Title page for ETD etd-06092009-174742


Type of Document Master's Thesis
Author Hampton, Carolyn Elizabeth
Author's Email Address champton@vt.edu
URN etd-06092009-174742
Title Limits of Permissible Damage in Strong-Post W-Beam Guardrail
Degree Master of Science
Department Biomedical Engineering
Advisory Committee
Advisor Name Title
Gabler, Hampton Clay Committee Chair
Duma, Stefan M. Committee Member
Hardy, Warren N. Committee Member
Keywords
  • LS-DYNA
  • w-beam guardrail
  • Strong-post
  • simulation
Date of Defense 2009-04-29
Availability unrestricted
Abstract
Crash tests of strong-post w-beam guardrail have focused entirely on the performance of new guardrail. The risk posed by minor damage modes, e.g. small deflections and missing posts, has never been evaluated. Using finite element models validated by real world crash tests, this study assessed the safety risk of crashes into guardrail with minor damage. The minor damage modes under consideration for this study were rail and post deflection, missing posts, rail flattening, and post/rail separation. Each of these damage modes was evaluated according to the testing protocols laid out in National Cooperative Highway Research Program (NCHRP) Report 350, test level 3. A number of minor damage modes were found to pose significant risks to vehicle occupants and should be repaired as soon as possible. In order of priority of repair, these modes are missing posts, rail and post deflection over 6”, and rail flattening over 50%. Damage modes of less concern were rail and post deflections less than 6”, rail only deflection up to 6”, flattening less than 50%, and separation of the posts from rails. These recommendations were on the conservative side because preventing occupant injury was the highest priority of guardrail performance.

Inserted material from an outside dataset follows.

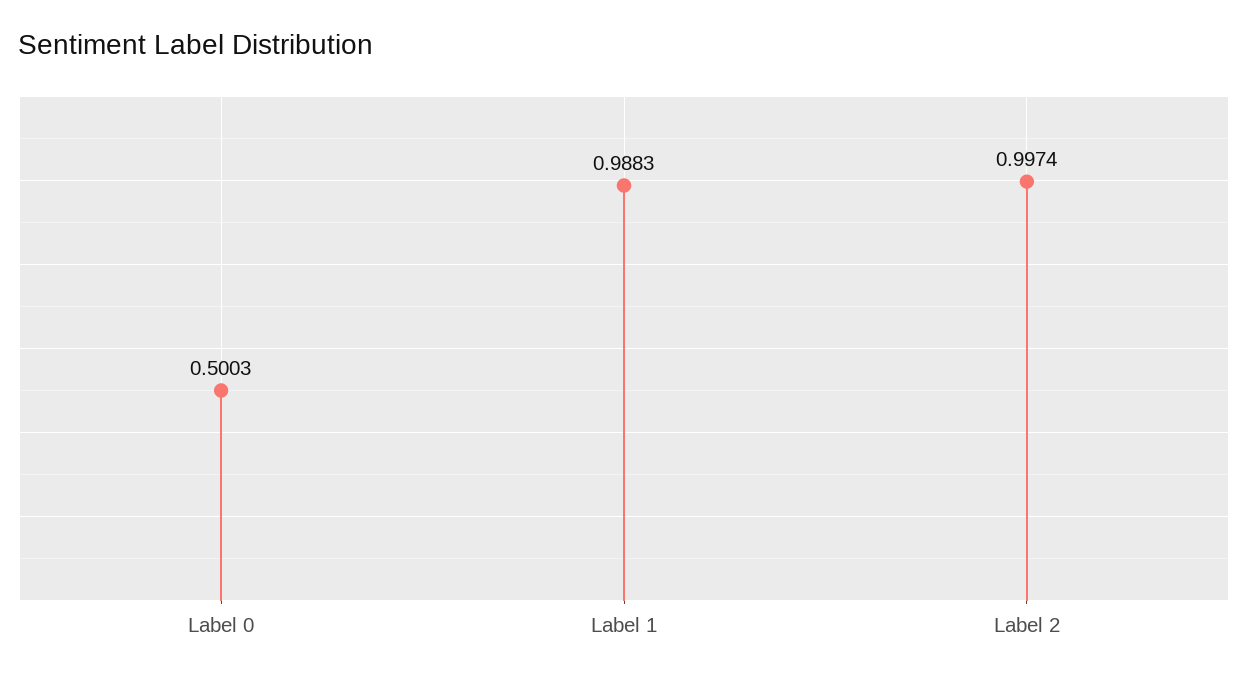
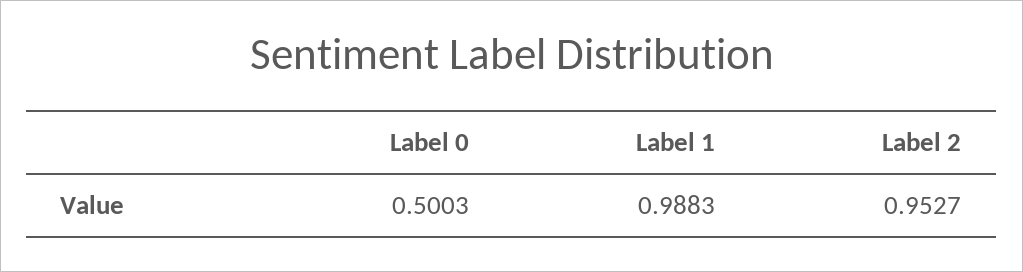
Label 2: 0.9974 -> 0.9527

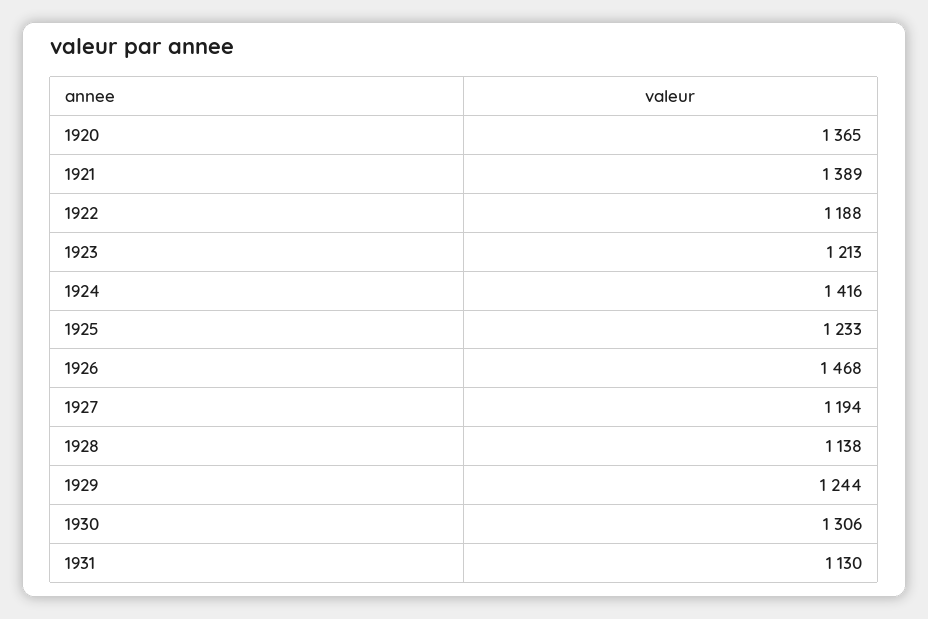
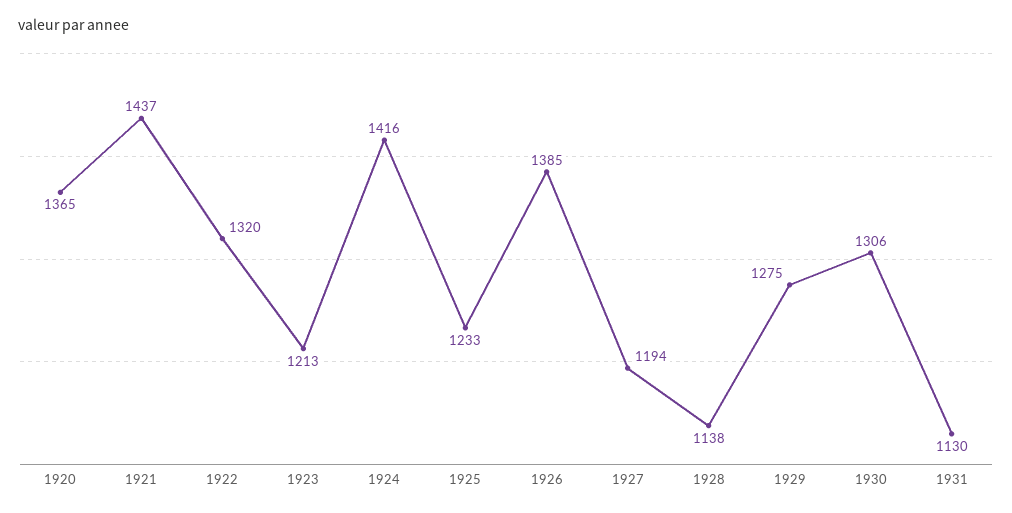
1921: 1389 -> 1437
1922: 1188 -> 1320
1926: 1468 -> 1385
1929: 1244 -> 1275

Guardrails with rail and post deflection posed a risk of vehicle vaulting due to lowered rail height and failure of the posts to separate from the rails. This risk would be even greater for guardrails embedded in soft soils, which allow for greater deflection. Guardrails with missing posts frequently resulted in snagging of the vehicle tire on the downstream posts, as well as large increases in the tension carried by the rails during impact. Flattened rails posed a risk of vehicle rollover as they provided a ramp-like surface which caused the side of the vehicle to move upward, greatly increasing the change of override. Flattening also occurs frequently with other damage modes. Pre-existing separation of posts from the rails was found to have very little effect on the crash outcome. Separation of the posts from the rails was desirable as it prevented failure modes that were observed for the rail and post deflection simulations while maintaining the post contributions to lateral strength of the guardrail.